In global market, US cotton futures on the ICE posted the biggest one-day percentage gain on 10 November, supported by buying amid December options expiry and mill fixations, and was up on the fortnight. Contracts for March settled at US cents 69.14 per pound, up 1.59% or US cents 1.03 from end-October. The USDA, in its latest monthly crop supply and demand report, raised US production estimates to 21.38 million bales from 21.12 million bales in the previous month, highlighting the resilience of this year’s crop against threatening weather, numerous hurricanes and freeze events. The report also said that the ending stocks in US will be the largest since 2009-10, a 122% increase year-over-year at 6.1 million bales. An earlier report had stated that 46% of cotton crop was harvested in the US by end October.

The China Cotton Index retreated slightly in the second week of November to 16,001 Yuan a ton or US cents 110 per pound. A government announcement stated that it will not, in principle, purchase cotton for state reserve during the new cotton arrival period (till the end of February 2018), leading to bearish sentiment in cotton market. On state reserve policy, sales will start from 12 March and will continue until end of August with the daily auction volumes no more than 30,000 tons. If prices of domestic and international cotton rise markedly and rapidly for a period of time and the turnover rate of the reserved cotton auction exceeds 70% for more than three days a week, measures like increasing daily auction volume and extending the sales period will be taken to ensure market supply.
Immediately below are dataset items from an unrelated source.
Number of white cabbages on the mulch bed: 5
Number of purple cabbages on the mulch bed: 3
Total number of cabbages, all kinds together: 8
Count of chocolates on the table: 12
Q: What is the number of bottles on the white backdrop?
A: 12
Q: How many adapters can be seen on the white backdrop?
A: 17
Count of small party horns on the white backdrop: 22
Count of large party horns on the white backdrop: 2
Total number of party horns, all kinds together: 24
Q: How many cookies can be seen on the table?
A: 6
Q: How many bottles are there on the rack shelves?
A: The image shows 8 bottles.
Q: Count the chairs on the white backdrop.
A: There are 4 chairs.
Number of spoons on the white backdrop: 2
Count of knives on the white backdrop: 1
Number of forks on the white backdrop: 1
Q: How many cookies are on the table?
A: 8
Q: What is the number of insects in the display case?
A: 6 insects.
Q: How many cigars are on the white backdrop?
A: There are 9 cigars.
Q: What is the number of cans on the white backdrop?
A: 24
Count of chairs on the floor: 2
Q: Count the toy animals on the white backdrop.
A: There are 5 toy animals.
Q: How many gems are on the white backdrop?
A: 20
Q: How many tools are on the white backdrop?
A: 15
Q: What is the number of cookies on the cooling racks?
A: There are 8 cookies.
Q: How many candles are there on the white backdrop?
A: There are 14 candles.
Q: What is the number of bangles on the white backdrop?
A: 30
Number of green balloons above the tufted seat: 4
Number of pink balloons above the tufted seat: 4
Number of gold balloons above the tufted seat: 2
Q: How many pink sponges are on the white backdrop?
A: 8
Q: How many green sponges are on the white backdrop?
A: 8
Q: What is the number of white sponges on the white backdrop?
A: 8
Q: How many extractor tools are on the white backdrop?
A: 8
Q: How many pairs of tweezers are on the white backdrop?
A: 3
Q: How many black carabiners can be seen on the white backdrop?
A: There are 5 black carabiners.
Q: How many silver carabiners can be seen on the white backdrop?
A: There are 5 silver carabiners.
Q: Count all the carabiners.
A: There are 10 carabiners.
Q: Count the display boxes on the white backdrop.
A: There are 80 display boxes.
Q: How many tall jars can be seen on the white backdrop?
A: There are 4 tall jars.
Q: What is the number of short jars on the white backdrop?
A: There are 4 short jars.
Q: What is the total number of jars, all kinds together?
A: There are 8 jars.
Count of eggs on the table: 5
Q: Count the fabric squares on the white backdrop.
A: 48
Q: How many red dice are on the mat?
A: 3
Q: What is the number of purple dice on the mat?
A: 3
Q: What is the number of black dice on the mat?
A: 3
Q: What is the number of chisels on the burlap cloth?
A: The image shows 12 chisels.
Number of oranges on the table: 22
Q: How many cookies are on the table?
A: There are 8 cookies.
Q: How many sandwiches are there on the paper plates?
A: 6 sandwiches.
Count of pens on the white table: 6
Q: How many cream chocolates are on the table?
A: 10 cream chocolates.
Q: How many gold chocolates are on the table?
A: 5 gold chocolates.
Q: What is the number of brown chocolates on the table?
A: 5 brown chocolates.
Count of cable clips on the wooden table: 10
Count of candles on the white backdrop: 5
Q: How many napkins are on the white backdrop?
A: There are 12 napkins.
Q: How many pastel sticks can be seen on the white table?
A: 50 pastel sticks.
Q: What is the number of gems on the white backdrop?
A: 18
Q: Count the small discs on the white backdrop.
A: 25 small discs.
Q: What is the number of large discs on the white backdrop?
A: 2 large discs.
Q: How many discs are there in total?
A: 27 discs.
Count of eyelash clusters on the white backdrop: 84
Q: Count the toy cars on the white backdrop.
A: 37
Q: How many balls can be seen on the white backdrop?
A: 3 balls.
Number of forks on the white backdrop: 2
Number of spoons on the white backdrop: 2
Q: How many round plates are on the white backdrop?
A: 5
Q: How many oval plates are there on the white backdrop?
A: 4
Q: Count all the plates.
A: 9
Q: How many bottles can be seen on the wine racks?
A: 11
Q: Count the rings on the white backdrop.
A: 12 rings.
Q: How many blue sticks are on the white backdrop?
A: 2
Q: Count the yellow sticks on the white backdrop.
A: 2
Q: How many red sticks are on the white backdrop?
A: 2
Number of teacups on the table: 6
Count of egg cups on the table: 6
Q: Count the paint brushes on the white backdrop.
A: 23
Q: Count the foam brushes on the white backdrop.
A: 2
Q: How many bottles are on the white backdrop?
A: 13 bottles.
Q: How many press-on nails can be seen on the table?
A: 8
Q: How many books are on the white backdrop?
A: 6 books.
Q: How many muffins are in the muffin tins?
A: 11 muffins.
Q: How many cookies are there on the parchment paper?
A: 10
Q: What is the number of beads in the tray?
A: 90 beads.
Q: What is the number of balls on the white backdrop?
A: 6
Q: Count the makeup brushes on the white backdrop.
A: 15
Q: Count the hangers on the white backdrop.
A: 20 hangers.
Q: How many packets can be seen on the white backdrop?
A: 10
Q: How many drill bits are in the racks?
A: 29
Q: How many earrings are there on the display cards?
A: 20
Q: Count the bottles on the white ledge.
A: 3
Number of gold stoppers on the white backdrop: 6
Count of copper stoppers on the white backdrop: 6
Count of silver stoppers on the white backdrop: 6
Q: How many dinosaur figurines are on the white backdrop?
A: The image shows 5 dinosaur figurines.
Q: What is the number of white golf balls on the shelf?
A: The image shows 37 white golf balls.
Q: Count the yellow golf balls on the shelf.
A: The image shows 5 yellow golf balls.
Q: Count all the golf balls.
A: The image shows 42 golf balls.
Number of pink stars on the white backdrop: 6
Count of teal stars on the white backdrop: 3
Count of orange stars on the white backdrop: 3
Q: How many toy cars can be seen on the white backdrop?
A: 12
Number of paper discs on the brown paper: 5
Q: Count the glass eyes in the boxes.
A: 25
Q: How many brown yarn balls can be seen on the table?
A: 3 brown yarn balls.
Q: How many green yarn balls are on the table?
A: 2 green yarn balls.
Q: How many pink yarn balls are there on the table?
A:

As of 9 November, a total of 23 lakh tons of lint was pressed nationwide in China, consisting of 8 lakh tons from XPCC, 15 lakh tons from Xinjiang local cooperative system and 0.33 lakh tons from inland.

In Pakistan, trading activity dropped gradually during the week ended 10 November on the Karachi Cotton Exchange, while spot rate remained unchanged and firm at PakRs6,745 per maund ex-Karachi. Meanwhile reports indicate that Import deals of 1.6 million bales were concluded due to shortage against the total of 2.5 million bales accepted. The Central Cotton Assessment Committee in its last meeting lowered cotton production estimate from 14.1 million bales to 12.6 million bales. However, given the condition of the standing crop, trade estimates peg output at only 12 million bales. Meanwhile, the All Pakistan Textile Mills Association has urged the government to allow imports of Indian cotton on reduced duty rate.

Spot benchmark, Cotlook A index however, lost US cent 0.75 in the first half November from H2 October at US cents 79.35 per pound.

Cotton yarn

Cotton yarn trading sentiment extended previous trend and prices were divergent in China. However, the markets showed sign of weakness with demand for open-ended yarn slackened but tolerable and conventional cotton yarn was relatively weak. Demand for weaving yarn was better than that for knitting. Prices were mostly stable with some specs declining. In India, cotton yarn prices remained stuck, irrespective of fresh decline in cotton price of late. Stability is attributed to low margins for spinning mills. Export prices have slightly increased US cents 2 a kg during the week, given the currency weakness. In Pakistan, cotton and yarn prices moved in different directions. While cotton prices strongly rose, yarn prices remained unchanged on the Faisalabad yarn market, seeing strong demand. However, export prices were slightly down due to weak export demand.